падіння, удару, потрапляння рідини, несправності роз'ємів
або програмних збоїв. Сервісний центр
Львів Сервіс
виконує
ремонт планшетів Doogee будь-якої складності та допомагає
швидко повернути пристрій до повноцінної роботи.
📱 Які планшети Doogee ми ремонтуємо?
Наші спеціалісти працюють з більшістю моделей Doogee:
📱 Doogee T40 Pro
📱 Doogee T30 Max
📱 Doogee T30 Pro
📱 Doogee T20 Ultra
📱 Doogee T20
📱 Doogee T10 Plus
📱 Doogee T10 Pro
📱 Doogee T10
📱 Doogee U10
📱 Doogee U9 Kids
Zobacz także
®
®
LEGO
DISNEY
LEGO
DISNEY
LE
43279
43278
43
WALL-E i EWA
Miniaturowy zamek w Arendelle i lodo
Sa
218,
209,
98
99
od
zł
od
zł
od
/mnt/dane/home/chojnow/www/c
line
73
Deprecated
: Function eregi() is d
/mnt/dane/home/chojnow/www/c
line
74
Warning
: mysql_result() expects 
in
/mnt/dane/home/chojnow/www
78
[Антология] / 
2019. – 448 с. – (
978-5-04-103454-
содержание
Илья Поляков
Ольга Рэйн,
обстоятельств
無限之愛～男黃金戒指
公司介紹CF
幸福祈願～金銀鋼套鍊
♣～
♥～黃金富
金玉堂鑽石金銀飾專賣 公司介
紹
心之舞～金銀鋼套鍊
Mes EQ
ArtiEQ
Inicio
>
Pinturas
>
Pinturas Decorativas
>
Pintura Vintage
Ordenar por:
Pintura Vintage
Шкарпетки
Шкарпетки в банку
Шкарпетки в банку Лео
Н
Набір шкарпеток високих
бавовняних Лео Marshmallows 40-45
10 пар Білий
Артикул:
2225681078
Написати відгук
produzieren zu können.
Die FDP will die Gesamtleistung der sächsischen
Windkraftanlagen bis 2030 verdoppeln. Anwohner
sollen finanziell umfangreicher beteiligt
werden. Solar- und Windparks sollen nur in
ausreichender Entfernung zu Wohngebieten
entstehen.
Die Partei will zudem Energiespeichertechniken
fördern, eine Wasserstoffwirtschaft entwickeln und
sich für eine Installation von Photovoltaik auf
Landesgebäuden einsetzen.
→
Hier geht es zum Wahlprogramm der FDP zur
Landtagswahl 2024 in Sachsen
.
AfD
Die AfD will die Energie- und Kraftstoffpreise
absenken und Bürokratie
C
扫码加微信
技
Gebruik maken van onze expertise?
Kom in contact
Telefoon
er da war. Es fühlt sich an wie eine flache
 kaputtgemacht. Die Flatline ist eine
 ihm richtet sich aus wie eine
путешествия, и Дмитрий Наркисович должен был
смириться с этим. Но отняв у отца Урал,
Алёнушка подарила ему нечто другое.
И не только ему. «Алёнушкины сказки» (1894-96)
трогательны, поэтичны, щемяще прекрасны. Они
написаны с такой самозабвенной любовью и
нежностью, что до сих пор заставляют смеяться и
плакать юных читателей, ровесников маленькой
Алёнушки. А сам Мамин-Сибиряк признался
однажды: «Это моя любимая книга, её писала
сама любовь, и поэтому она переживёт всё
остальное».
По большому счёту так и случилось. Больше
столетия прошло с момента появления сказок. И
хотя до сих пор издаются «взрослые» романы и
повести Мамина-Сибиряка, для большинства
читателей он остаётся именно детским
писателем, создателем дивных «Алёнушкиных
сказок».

Task objective |
Filter the records above, keeping each line that contains the word "sollen".

Result of this exercise |
sollen finanziell umfangreicher beteiligt
werden. Solar- und Windparks sollen nur in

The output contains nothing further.